Methane emissions into the atmosphere are increasing and are mainly related to human activities, in particular those relating to fossil fuels and waste management, according to a study focusing on the increase in concentrations of this greenhouse gas between 2000 and 2017. Since 2007, methane (CH4) concentrations in the atmosphere have been increasing at a rapid rate, with a peak observed in 2020. Based on this observation, researchers from the University of Maryland (USA) have studied precisely how much of this increase is directly linked to human activity, such as agriculture and the burning of fossil fuels (which each account for 20 to 25% of global methane emissions).
According to data from the Global Carbon Project, about one-third of global methane emissions come from microbes in natural wetlands, which release organic material in the absence of oxygen. While some of the methane released into the atmosphere has a natural cause, it is estimated that human activities are responsible for about 60% of global methane emissions.
To find out more, the study focused on a comprehensive set of CH4 emission scenarios between 2000 and 2017. The different sources of emissions of this powerful greenhouse gas were considered, both those related to anthropogenic activities and to the decomposition of living organisms in wetlands.
The findings are unequivocal: “Increased human activities clearly emerge as the main cause of rising atmospheric methane concentrations. No evidence for strong natural feedback of climate on wetland methane emissions exists for now, despite its potential dominant role in the future as the temperature goes higher,” says Zhen Zhang, an Earth-systems researcher at University of Maryland College Park, who led the study.
According to the research, the increase in methane emissions is largely related to the processing of our organic waste (the natural decomposition of which releases CH4), which has increased by 10 million metric tonnes over the past 17 years. Emissions from agricultural activity — which have increased by nearly 20%, primarily due to increased livestock production — also contribute to the increase in methane emissions.
And that’s not to mention emissions associated with fossil fuels (oil and natural gas), which have increased by five million metric tonnes, and coal production up 40% globally between 2000 and 2017.

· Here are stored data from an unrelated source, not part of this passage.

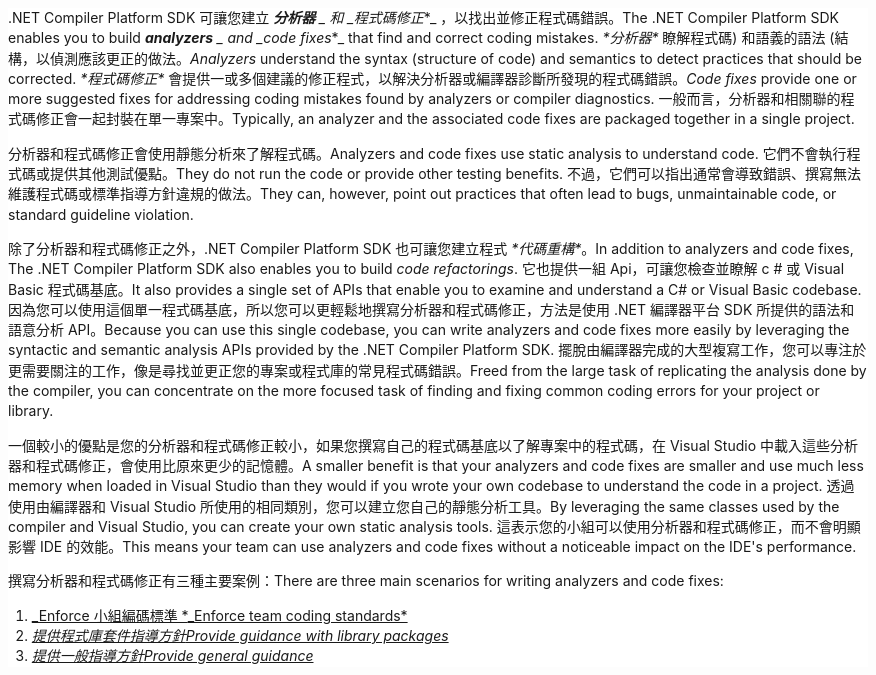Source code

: <span data-ttu-id="b7433-115">.NET Compiler Platform SDK 可讓您建立 ***分析器** _ 和 _*_程式碼修正_\*_ ，以找出並修正程式碼錯誤。</span><span class="sxs-lookup"><span data-stu-id="b7433-115">The .NET Compiler Platform SDK enables you to build ***analyzers** _ and _*_code fixes_\*_ that find and correct coding mistakes.</span></span> <span data-ttu-id="b7433-116">_\*_分析器_\*_ 瞭解程式碼) 和語義的語法 (結構，以偵測應該更正的做法。</span><span class="sxs-lookup"><span data-stu-id="b7433-116">_*_Analyzers_*_ understand the syntax (structure of code) and semantics to detect practices that should be corrected.</span></span> <span data-ttu-id="b7433-117">_\*_程式碼修正_\*_ 會提供一或多個建議的修正程式，以解決分析器或編譯器診斷所發現的程式碼錯誤。</span><span class="sxs-lookup"><span data-stu-id="b7433-117">_*_Code fixes_*_ provide one or more suggested fixes for addressing coding mistakes found by analyzers or compiler diagnostics.</span></span> <span data-ttu-id="b7433-118">一般而言，分析器和相關聯的程式碼修正會一起封裝在單一專案中。</span><span class="sxs-lookup"><span data-stu-id="b7433-118">Typically, an analyzer and the associated code fixes are packaged together in a single project.</span></span>

<span data-ttu-id="b7433-119">分析器和程式碼修正會使用靜態分析來了解程式碼。</span><span class="sxs-lookup"><span data-stu-id="b7433-119">Analyzers and code fixes use static analysis to understand code.</span></span> <span data-ttu-id="b7433-120">它們不會執行程式碼或提供其他測試優點。</span><span class="sxs-lookup"><span data-stu-id="b7433-120">They do not run the code or provide other testing benefits.</span></span> <span data-ttu-id="b7433-121">不過，它們可以指出通常會導致錯誤、撰寫無法維護程式碼或標準指導方針違規的做法。</span><span class="sxs-lookup"><span data-stu-id="b7433-121">They can, however, point out practices that often lead to bugs, unmaintainable code, or standard guideline violation.</span></span>

<span data-ttu-id="b7433-122">除了分析器和程式碼修正之外，.NET Compiler Platform SDK 也可讓您建立程式 _\*_代碼重構_\*_。</span><span class="sxs-lookup"><span data-stu-id="b7433-122">In addition to analyzers and code fixes, The .NET Compiler Platform SDK also enables you to build _*_code refactorings_*_.</span></span>
<span data-ttu-id="b7433-123">它也提供一組 Api，可讓您檢查並瞭解 c # 或 Visual Basic 程式碼基底。</span><span class="sxs-lookup"><span data-stu-id="b7433-123">It also provides a single set of APIs that enable you to examine and understand a C# or Visual Basic codebase.</span></span> <span data-ttu-id="b7433-124">因為您可以使用這個單一程式碼基底，所以您可以更輕鬆地撰寫分析器和程式碼修正，方法是使用 .NET 編譯器平台 SDK 所提供的語法和語意分析 API。</span><span class="sxs-lookup"><span data-stu-id="b7433-124">Because you can use this single codebase, you can write analyzers and code fixes more easily by leveraging the syntactic and semantic analysis APIs provided by the .NET Compiler Platform SDK.</span></span> <span data-ttu-id="b7433-125">擺脫由編譯器完成的大型複寫工作，您可以專注於更需要關注的工作，像是尋找並更正您的專案或程式庫的常見程式碼錯誤。</span><span class="sxs-lookup"><span data-stu-id="b7433-125">Freed from the large task of replicating the analysis done by the compiler, you can concentrate on the more focused task of finding and fixing common coding errors for your project or library.</span></span>

<span data-ttu-id="b7433-126">一個較小的優點是您的分析器和程式碼修正較小，如果您撰寫自己的程式碼基底以了解專案中的程式碼，在 Visual Studio 中載入這些分析器和程式碼修正，會使用比原來更少的記憶體。</span><span class="sxs-lookup"><span data-stu-id="b7433-126">A smaller benefit is that your analyzers and code fixes are smaller and use much less memory when loaded in Visual Studio than they would if you wrote your own codebase to understand the code in a project.</span></span> <span data-ttu-id="b7433-127">透過使用由編譯器和 Visual Studio 所使用的相同類別，您可以建立您自己的靜態分析工具。</span><span class="sxs-lookup"><span data-stu-id="b7433-127">By leveraging the same classes used by the compiler and Visual Studio, you can create your own static analysis tools.</span></span> <span data-ttu-id="b7433-128">這表示您的小組可以使用分析器和程式碼修正，而不會明顯影響 IDE 的效能。</span><span class="sxs-lookup"><span data-stu-id="b7433-128">This means your team can use analyzers and code fixes without a noticeable impact on the IDE's performance.</span></span>

<span data-ttu-id="b7433-129">撰寫分析器和程式碼修正有三種主要案例：</span><span class="sxs-lookup"><span data-stu-id="b7433-129">There are three main scenarios for writing analyzers and code fixes:</span></span>

1. [<span data-ttu-id="b7433-130">_Enforce 小組編碼標準 \*</span><span class="sxs-lookup"><span data-stu-id="b7433-130">_Enforce team coding standards\*</span></span>](#enforce-team-coding-standards)
1. [<span data-ttu-id="b7433-131">*提供程式庫套件指導方針*</span><span class="sxs-lookup"><span data-stu-id="b7433-131">*Provide guidance with library packages*</span></span>](#provide-guidance-with-library-packages)
1. [<span data-ttu-id="b7433-132">*提供一般指導方針*</span><span class="sxs-lookup"><span data-stu-id="b7433-132">*Provide general guidance*</span></span>](#provide-general-guidance)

Methane is the second-largest contributor to global warming, after carbon dioxide (CO2). According to a UN report published in May 2021, reducing methane emissions now would prevent global warming of nearly 0.3°C by 2045. At COP26 in Glasgow last November, more than 80 countries signed an agreement to reduce their methane emissions by 30% by 2030.
More effectively identifying and repairing methane leaks during fossil fuel extraction, improving the capture of biogas from organic waste, and changing the diet of livestock — for example, by swapping corn or soybeans for flaxseed or alfalfa — are some of the strategies to be implemented in order to limit methane emissions.